From mboxrd@z Thu Jan  1 00:00:00 1970
From: Andrew Rybchenko <arybchenko@solarflare.com>
Subject: Re: [PATCH v2 2/2] mempool/nb_stack: add non-blocking
	stack mempool
Date: Wed, 16 Jan 2019 10:13:26 +0300
Message-ID: <12e1a42b-5973-748f-e6d0-32a453e7b744@solarflare.com>
References: <20190110205538.24435-1-gage.eads@intel.com>
 <20190115223232.31866-1-gage.eads@intel.com>
 <20190115223232.31866-3-gage.eads@intel.com>
Mime-Version: 1.0
Content-Type: text/plain; charset="utf-8"; format=flowed
Content-Transfer-Encoding: 7bit
Cc: <olivier.matz@6wind.com>, <bruce.richardson@intel.com>,
 <konstantin.ananyev@intel.com>
To: Gage Eads <gage.eads@intel.com>, <dev@dpdk.org>
Return-path: <dev-bounces@dpdk.org>
Received: from dispatch1-us1.ppe-hosted.com (dispatch1-us1.ppe-hosted.com
 [148.163.129.52]) by dpdk.org (Postfix) with ESMTP id CCEE3DE0
 for <dev@dpdk.org>; Wed, 16 Jan 2019 08:13:43 +0100 (CET)
In-Reply-To: <20190115223232.31866-3-gage.eads@intel.com>
Content-Language: en-GB
List-Id: DPDK patches and discussions <dev.dpdk.org>
List-Unsubscribe: <https://mails.dpdk.org/options/dev>,
 <mailto:dev-request@dpdk.org?subject=unsubscribe>
List-Archive: <http://mails.dpdk.org/archives/dev/>
List-Post: <mailto:dev@dpdk.org>
List-Help: <mailto:dev-request@dpdk.org?subject=help>
List-Subscribe: <https://mails.dpdk.org/listinfo/dev>,
 <mailto:dev-request@dpdk.org?subject=subscribe>
Errors-To: dev-bounces@dpdk.org
Sender: "dev" <dev-bounces@dpdk.org>

On 1/16/19 1:32 AM, Gage Eads wrote:
> This commit adds support for non-blocking (linked list based) stack mempool
> handler.
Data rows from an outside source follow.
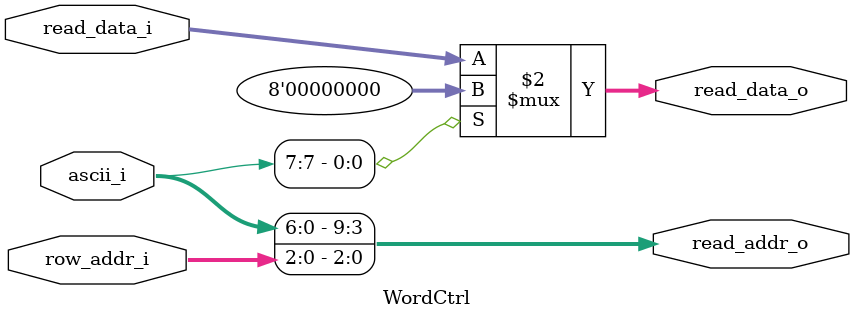
<source format=v>
module WordCtrl(
	input [7:0] ascii_i,
	input [2:0] row_addr_i,
	output [9:0] read_addr_o,
	input [7:0] read_data_i,
	output [7:0] read_data_o);
	
	//地址数据连线，地址线处防止下标越界
	assign read_addr_o[9:0] = {ascii_i[6:0], row_addr_i[2:0]};
	assign read_data_o[7:0] = (ascii_i[7] == 1'b0) ? (read_data_i[7:0]) : (8'b0);

endmodule

</source>
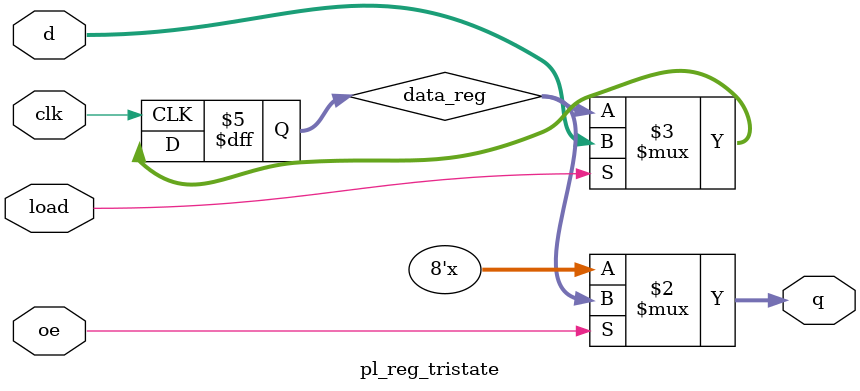
<source format=sv>
module pl_reg_tristate #(parameter W=8) (
    input clk, oe, load,
    input [W-1:0] d,
    output [W-1:0] q
);
reg [W-1:0] data_reg;
always @(posedge clk)
    if (load) data_reg <= d;
assign q = oe ? data_reg : {W{1'bz}};
endmodule
</source>
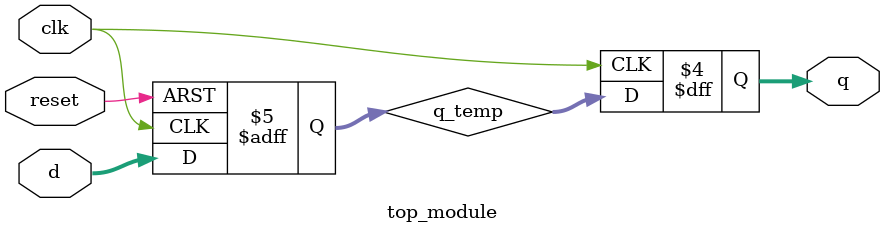
<source format=sv>
module top_module(
	input clk,
	input [7:0] d,
	input reset,
	output reg [7:0] q);

	reg [7:0] q_temp;

	always @(posedge clk or negedge reset) begin
		if (reset == 0)
			q_temp <= 8'h34;
		else
			q_temp <= d;
	end

	always @(negedge clk) begin
		q <= q_temp;
	end

endmodule

</source>
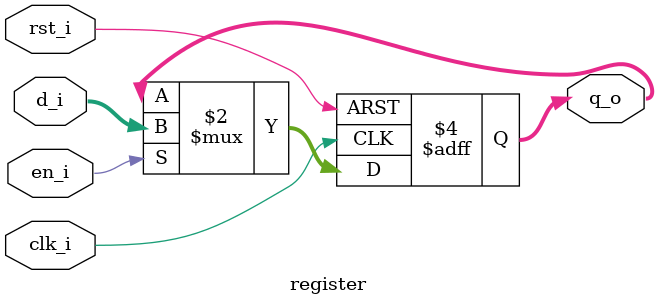
<source format=sv>
module register #(
    parameter integer DATAWIDTH = 32
) (
    input  wire                 clk_i,
    input  wire                 rst_i,
    input  wire                 en_i,
    input  reg  [DATAWIDTH-1:0] d_i,
    output reg  [DATAWIDTH-1:0] q_o
);

    always_ff @(posedge clk_i or posedge rst_i) begin
        if (rst_i) begin
            q_o <= '0;
        end else if (en_i) begin
            q_o <= d_i;
        end
    end

endmodule

</source>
The stack uses a 128-bit compare-and-swap instruction, and thus is
> limited to x86_64. The 128-bit CAS atomically updates the stack top pointer
> and a modification counter, which protects against the ABA problem.
>
> In mempool_perf_autotest the lock-based stack outperforms the non-blocking
> handler*, however:
> - For applications with preemptible pthreads, a lock-based stack's
>    worst-case performance (i.e. one thread being preempted while
>    holding the spinlock) is much worse than the non-blocking stack's.
> - Using per-thread mempool caches will largely mitigate the performance
>    difference.
>
> *Test setup: x86_64 build with default config, dual-socket Xeon E5-2699 v4,
> running on isolcpus cores with a tickless scheduler. The lock-based stack's
> rate_persec was 1x-3.5x the non-blocking stack's.
>
> Signed-off-by: Gage Eads <gage.eads@intel.com>
> ---

Few minor nits below. Other than that
Acked-by: Andrew Rybchenko <arybchenko@solarflare.com>

Don't forget about release notes when 19.05 release cycle starts.

[snip]

> diff --git a/drivers/mempool/meson.build b/drivers/mempool/meson.build
> index 4527d9806..01ee30fee 100644
> --- a/drivers/mempool/meson.build
> +++ b/drivers/mempool/meson.build
> @@ -2,6 +2,11 @@
>   # Copyright(c) 2017 Intel Corporation
>   
>   drivers = ['bucket', 'dpaa', 'dpaa2', 'octeontx', 'ring', 'stack']
> +
> +if dpdk_conf.has('RTE_ARCH_X86_64')
> +	drivers += 'nb_stack'
> +endif
> +

I think it would be better to concentrate the logic inside 
nb_stack/meson.build.
There is a 'build' variable which may be set to false disable the build.
You can find an example in drivers/net/sfc/meson.build.

[snip]

> +static __rte_always_inline void
> +nb_lifo_push(struct nb_lifo *lifo,
> +	     struct nb_lifo_elem *first,
> +	     struct nb_lifo_elem *last,
> +	     unsigned int num)
> +{
> +	while (1) {
> +		struct nb_lifo_head old_head, new_head;
> +
> +		old_head = lifo->head;
> +
> +		/* Swing the top pointer to the first element in the list and
> +		 * make the last element point to the old top.
> +		 */
> +		new_head.top = first;
> +		new_head.cnt = old_head.cnt + 1;
> +
> +		last->next = old_head.top;
> +
> +		if (rte_atomic128_cmpset((volatile uint64_t *) &lifo->head,

Unnecessary space after type cast above.

[snip]

> +		new_head.top = tmp;
> +		new_head.cnt = old_head.cnt + 1;
> +
> +		if (rte_atomic128_cmpset((volatile uint64_t *) &lifo->head,

Unnecessary space after type cast above.

[snip]